Gazprom-Deal: Tönnies hat eingefädelt
Die Kooperation zwischen dem weltgrößten Erdgasförderunternehmen, das sich mehrheitlich im Besitz des russischen Staates befindet, und dem westdeutschen Traditionsverein kam im Oktober 2006 zustande. Der Strippenzieher war der damalige Aufsichtsratsvorsitzende
Finanziell war der Deal für die Schalker, die zu Bundesliga-Zeiten meist das zweithöchste Gehaltsbudget hinter Bayern München besaßen, nicht nur lukrativ, sondern fast schon überlebensnotwendig. Als Schalke neben der Bundesliga auch in der Champions League vertreten war, soll der Klub bis zu 30 Millionen Euro pro Jahr von Gazprom kassiert haben.
Stolze neun Millionen für einen Zweitligisten
Mittlerweile in der 2. Bundesliga liegt die jährliche Zahlung bei neun Millionen, könnte aber bei einem Aufstieg wieder auf einen Sockelbetrag von 15 Millionen ansteigen. Für einen Klub mit Verbindlichkeiten von rund 200 Millionen - davon nicht unerheblich viele kurzfristige - ist Gazprom neben dem Stadion-Namensgeber Veltins der wichtigste finanzielle Partner. Eine mögliche Auflösung des noch bis 2025 laufenden Vertrags hätte für die Schalker erhebliche Konsequenzen.
Der Ausbruch des Kriegs in der Ukraine in der letzten Februar-Woche bildet aber einen noch nie dagewesenen Einschnitt. Seit dem Abschluss des Sponsorenvertrags gab es mehrere geopolitische Ereignisse von erheblicher Bedeutung: Der Kaukasus-Krieg von 2008 sowie die Annexion der Krim-Halbinsel durch Russland 2014.
Beide Male blieb Schalke auch getrieben durch den machtvollen Tönnies an der Seite von Gazprom. Fraglich ist, wie viele potenzielle Sponsoren eventuell durch die Präsenz des russischen Konzerns von einem Engagement abgehalten wurden – öffentliche Äußerungen gab es dazu von Unternehmen allerdings nie.
Gazprom und das Sponsoring: PR und Netzwerken
Der Energieriese selbst wich Schalke beim Abstieg aus der Bundesliga nicht von der Seite. Man wollte als Partner Verlässlichkeit zeigen, was perfekt zum PR-Konzept Gazproms passt. Denn der Konzern ist kein klassischer Sponsor, der ein Produkt verkauft, das für Fußballzuschauer von Interesse sein könnte. Gazprom verdient mit Erdgasförderung und -export sein Geld.

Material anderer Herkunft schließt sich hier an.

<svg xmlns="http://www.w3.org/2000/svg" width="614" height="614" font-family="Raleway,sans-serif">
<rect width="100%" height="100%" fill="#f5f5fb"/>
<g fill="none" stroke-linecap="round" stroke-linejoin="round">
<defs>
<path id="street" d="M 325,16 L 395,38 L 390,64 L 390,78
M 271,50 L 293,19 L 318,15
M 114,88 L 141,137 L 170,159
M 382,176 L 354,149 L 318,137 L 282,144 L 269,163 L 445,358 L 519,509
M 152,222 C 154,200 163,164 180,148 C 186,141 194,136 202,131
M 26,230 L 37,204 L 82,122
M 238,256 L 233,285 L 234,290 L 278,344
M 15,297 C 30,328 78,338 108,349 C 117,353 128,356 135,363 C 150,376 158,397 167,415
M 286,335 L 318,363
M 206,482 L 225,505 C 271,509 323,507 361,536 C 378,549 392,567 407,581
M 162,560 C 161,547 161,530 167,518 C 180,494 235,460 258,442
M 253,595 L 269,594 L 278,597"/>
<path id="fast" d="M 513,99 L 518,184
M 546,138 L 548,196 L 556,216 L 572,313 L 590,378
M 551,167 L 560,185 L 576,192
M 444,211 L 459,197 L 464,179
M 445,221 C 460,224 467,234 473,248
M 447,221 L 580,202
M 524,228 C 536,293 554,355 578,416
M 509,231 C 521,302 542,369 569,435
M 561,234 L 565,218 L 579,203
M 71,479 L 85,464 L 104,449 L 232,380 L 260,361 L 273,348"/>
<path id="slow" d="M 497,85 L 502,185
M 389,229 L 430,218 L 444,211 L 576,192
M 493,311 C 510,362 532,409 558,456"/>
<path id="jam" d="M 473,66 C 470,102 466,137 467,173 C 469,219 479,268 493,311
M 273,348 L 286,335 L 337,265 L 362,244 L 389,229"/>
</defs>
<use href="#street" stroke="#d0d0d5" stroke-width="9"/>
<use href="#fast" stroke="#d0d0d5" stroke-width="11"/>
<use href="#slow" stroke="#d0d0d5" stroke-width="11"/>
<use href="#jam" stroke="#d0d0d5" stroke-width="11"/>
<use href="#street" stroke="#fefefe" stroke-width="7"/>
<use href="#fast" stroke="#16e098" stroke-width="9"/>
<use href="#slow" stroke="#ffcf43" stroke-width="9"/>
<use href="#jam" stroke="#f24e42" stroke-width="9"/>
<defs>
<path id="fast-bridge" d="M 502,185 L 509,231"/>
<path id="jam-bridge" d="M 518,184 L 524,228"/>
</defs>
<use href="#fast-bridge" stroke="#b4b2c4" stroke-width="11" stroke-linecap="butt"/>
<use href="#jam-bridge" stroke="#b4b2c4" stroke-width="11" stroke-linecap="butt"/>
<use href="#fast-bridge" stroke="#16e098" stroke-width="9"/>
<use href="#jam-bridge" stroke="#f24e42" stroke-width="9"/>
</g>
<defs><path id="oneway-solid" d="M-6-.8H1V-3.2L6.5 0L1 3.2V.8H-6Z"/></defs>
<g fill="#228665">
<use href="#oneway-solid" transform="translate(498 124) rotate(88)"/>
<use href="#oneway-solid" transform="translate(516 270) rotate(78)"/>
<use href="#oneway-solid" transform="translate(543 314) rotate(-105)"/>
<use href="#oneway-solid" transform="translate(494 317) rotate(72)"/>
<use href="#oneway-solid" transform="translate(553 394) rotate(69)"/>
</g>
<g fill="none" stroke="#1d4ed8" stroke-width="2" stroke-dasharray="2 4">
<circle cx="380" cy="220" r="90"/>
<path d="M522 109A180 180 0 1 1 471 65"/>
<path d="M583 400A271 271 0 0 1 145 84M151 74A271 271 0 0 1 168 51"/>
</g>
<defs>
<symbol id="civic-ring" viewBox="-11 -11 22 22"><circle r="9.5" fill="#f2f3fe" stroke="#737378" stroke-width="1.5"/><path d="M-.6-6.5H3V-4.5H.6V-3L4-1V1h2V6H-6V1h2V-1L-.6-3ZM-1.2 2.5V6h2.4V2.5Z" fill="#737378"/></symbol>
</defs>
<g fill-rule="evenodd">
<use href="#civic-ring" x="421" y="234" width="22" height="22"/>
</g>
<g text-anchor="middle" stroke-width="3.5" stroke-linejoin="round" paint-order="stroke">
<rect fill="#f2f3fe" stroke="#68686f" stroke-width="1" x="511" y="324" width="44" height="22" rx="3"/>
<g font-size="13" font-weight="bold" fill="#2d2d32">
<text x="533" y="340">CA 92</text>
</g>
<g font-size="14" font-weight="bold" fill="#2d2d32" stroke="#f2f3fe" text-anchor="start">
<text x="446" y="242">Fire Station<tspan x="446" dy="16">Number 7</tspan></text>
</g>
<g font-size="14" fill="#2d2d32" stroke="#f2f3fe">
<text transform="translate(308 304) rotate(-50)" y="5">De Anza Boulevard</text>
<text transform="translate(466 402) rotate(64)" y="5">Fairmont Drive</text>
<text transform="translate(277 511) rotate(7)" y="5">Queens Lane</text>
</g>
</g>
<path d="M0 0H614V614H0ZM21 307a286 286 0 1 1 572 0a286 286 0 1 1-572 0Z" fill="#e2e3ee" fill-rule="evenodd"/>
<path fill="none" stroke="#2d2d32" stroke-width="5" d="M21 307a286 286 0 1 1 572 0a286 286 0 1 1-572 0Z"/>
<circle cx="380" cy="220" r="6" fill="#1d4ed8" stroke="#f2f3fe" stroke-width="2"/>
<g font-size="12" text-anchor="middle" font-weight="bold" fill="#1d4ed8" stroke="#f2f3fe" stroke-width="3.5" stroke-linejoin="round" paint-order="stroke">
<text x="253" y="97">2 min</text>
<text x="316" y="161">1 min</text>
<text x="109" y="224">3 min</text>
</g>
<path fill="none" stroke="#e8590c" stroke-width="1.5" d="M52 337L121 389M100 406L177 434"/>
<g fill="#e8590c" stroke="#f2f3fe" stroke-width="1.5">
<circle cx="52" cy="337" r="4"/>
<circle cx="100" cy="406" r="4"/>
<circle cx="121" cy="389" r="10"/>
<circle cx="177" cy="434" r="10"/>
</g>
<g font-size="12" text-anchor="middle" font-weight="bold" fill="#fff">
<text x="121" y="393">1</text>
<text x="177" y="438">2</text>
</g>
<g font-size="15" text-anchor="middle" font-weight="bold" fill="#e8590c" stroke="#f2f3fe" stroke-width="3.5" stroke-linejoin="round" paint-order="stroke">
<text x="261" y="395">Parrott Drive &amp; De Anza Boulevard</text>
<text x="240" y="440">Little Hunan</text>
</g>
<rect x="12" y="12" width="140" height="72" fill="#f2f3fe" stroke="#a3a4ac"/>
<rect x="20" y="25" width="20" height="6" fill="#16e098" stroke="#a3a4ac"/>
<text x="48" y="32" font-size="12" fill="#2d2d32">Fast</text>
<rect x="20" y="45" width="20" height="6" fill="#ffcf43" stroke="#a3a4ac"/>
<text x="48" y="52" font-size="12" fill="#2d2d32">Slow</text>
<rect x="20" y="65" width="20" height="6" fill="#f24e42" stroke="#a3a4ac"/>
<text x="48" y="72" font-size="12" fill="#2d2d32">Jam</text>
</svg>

Die Hauptgründe für das Engagement bei Schalke sowie an anderen Orten – darunter auch in der Champions League – waren die Zuschaustellung von Partnerschaftlichkeit insbesondere vor dem Hintergrund der Diskussionen um Nord Stream 2 sowie Netzwerkbildung auf den VIP-Logen und in hochkarätig besetzten Gremien. "Das Sponsoring selbst ist eine Art Hülle. Was sich in der Hülle befindet, ist ein komplexes Netzwerk an Kontakten", konstatierte der britische Sportökonom Simon Chadwick bereits im Mai 2021 beim "Deutschlandfunk".
Gazprom und Schalke: Wie geht es weiter?
Durch den militärischen Vorstoß Russlands in die Ukraine hat sich natürlich die Situation auch für Gazprom geändert. Schalke wird sich nun die Frage stellen müssen, wie es bei einem möglichen Waffenstillstand oder einer gewaltsamen Übernahme der Ukraine durch das russische Militär mit der Partnerschaft weitergeht.
Die aktuelle Maßgabe lautet, dass die Königsblauen ein Eintreten für den Frieden als wichtiger erachten als die Partnerschaft mit einem Wirtschaftsakteur aus dem Aggressor-Land. Das ist ein starkes Zeichen gerade in Anbetracht der langen Zusammenarbeit mit Gazprom.